Grand Barcarolle by Colin Matthews is one of a series of works commissioned by Chailly to accompany the orchestra's Beethoven cycle. On one level, the commissioning project seems hopelessly outdated: composers expected to justify their presence on orchestral programmes by presenting creative responses to the core repertoire in the second half. That sort of postmodernism has been going on at least since Berio and Schnittke in the 1970s, and there really isn't much more to say. Colin Matthews' response to Beethoven is, by his own admission, closer to Mahler. And it doesn't even sound like a postmodern response to Mahler, it just sounds like Mahler. But it fitted well into this programme, because Chailly's Beethoven is, in many ways, deeply Mahlerian. Had Matthews' work preceded anybody else's Beethoven it wouldn't have worked at all. But here it fit beautifully. And given the ability of this orchestra to imbue late Romantic textures with depths of colour and emotion, it would seem a waste to write anything else for them.
In London, long the capital of period performance orchestral playing, Chailly's Beethoven seems almost reactionary. It is as if he is reclaiming Beethoven's scores from the period instrument brigade. It probably doesn't seem that way in Leipzig, but even mainstream London orchestras tend to pay some kind of lip service to the period performance conventions: reducing the string sections, using natural trumpets, minimal vibrato etc. Chailly makes a big thing of his loyalty to the what he finds in the score, particularly the dynamics, articulations and metronome marks. But the result seems more loyal to the spirit of the music than to the letter.
In the 8th Symphony it works a treat. He makes no excuses for the curious structure of the work and whips up a storm in every movement. When the first two movements each stop abruptly without warning or explanation, Chailly is happy to place the blame squarely at the composer's feet. And for the rest of the time he enjoys the moment. The first movement is a propulsive and dance-like as that of the 7th, while the finale has the gravitas and power of the 5th's conclusion. The 8th worked better than the 3rd, and the many interpretive problems that the 8th presents seem to inspire Chailly's interpretive ideas, with more exciting and more convincing results.
But the 3rd was great too. Those punch chords at the very opening were clean and decisive, and there were plenty of other places in the first movement when ideas like that could appear out of the texture, a surprise each time, even when you know they are coming. Chailly doesn't let the music just play itself, and his tempo interventions can be sudden and counter-intuitive. But they always fit into the logic of his interpretation, and needless to say they never take the orchestra by surprise. The funeral march was astonishingly intense, this is where the solo oboe came into his own. The scherzo suffered slightly from the intensity of the two movements that preceded it: a higher level of energy and intensity were required of it, and it only just managed.
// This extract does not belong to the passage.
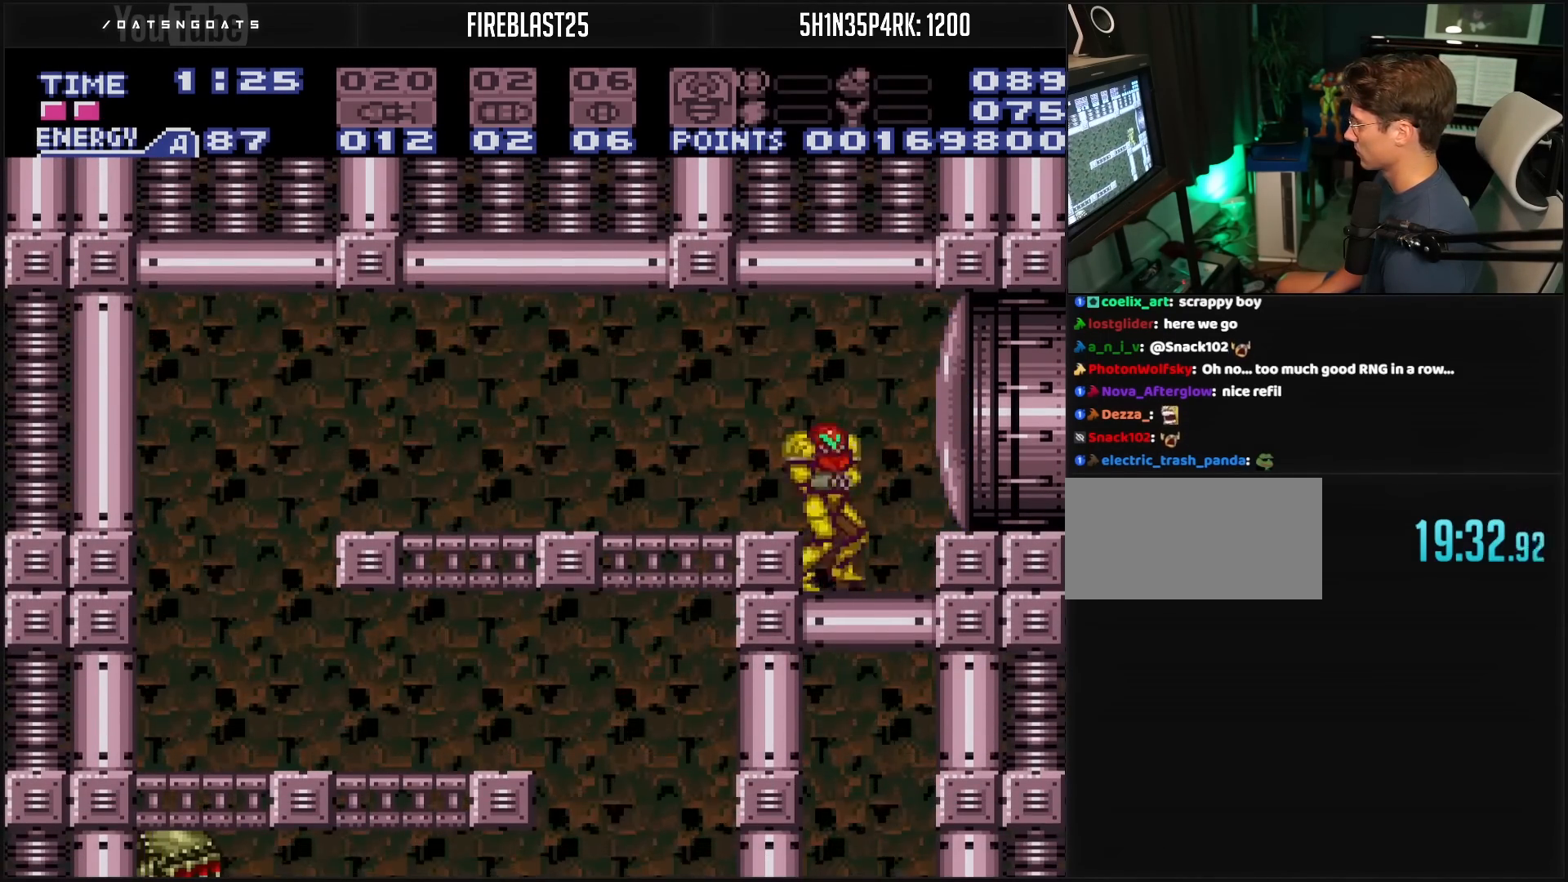
{"buttons": ["B", "DPAD_LEFT"], "events": [[150, "A", "down"], [217, "DPAD_LEFT", "down"], [267, "A", "up"], [417, "B", "down"]]}
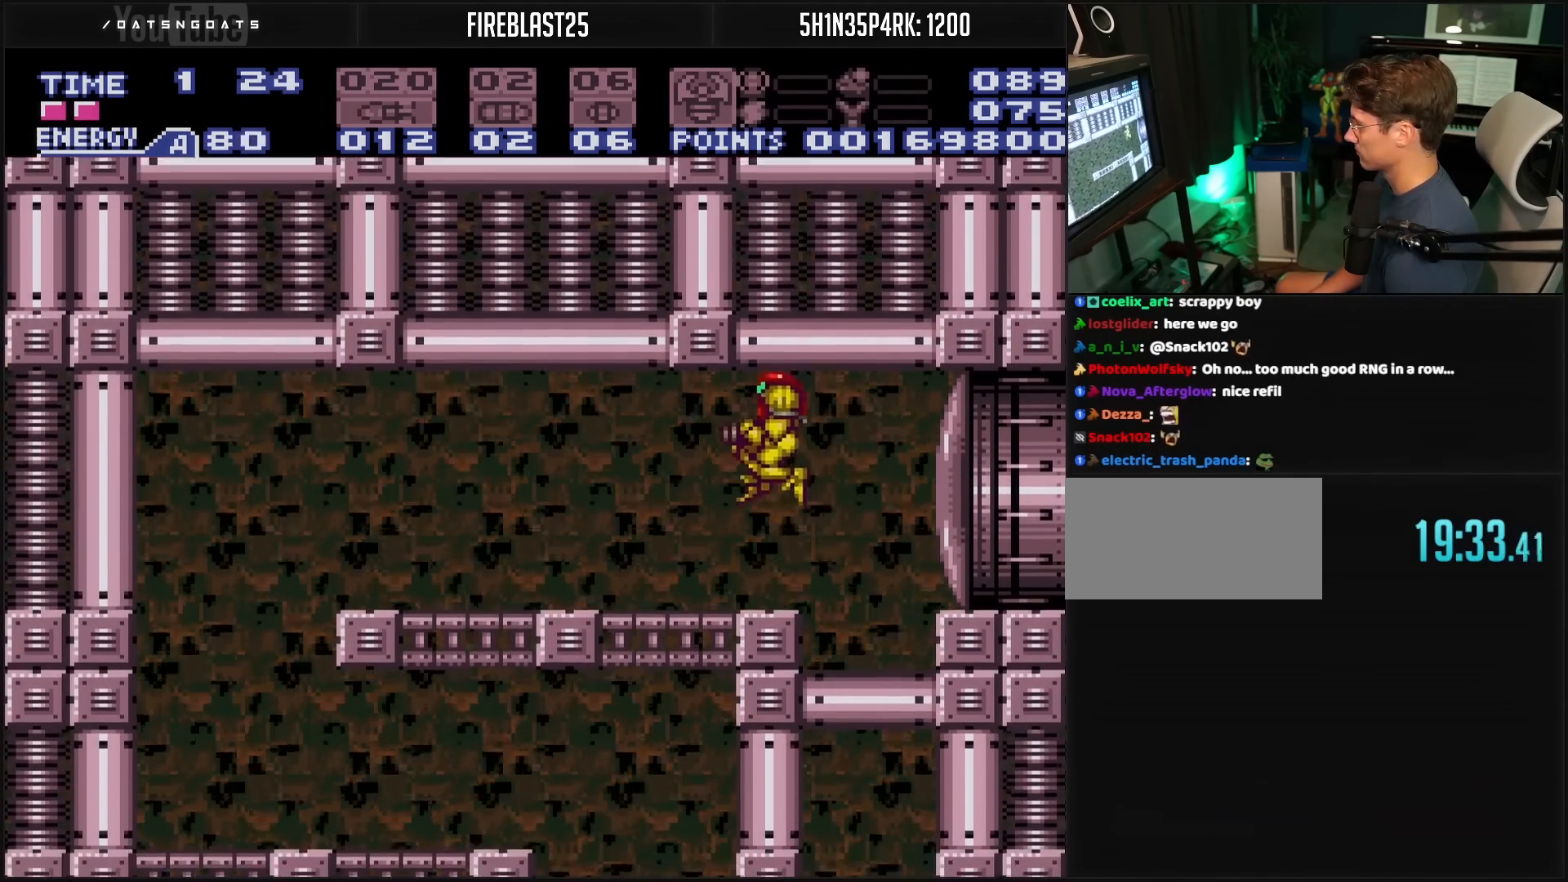
{"buttons": ["B", "DPAD_LEFT"], "events": [[167, "Y", "down"], [200, "Y", "up"], [250, "Y", "down"], [300, "Y", "up"]]}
And the finale was great. It occasionally approached a Brucknerian intensity towards the end. That's the real advantage of this sort of modern instrument approach, that intensity at the climaxes. But you need an orchestra who can maintain the ensemble and tonal control, even at the end of an intense concert. Not a problem, of course, for the Gewandhaus.
The great thing about the Chailly/Gewandhaus partnership is that the standard of their musicmaking transcends any problems you might have about interpretive issues. Chailly does take liberties sometimes. Using the two sticks of the timpani together in the second movement of the Eroica for example. Is that in the score? I'm sure it's not. And the many abrupt tempo changes that, on the face of it, work against the logic of the music. But these musicians create their own logic. It's emotional and intense and its just as good as Beethoven's.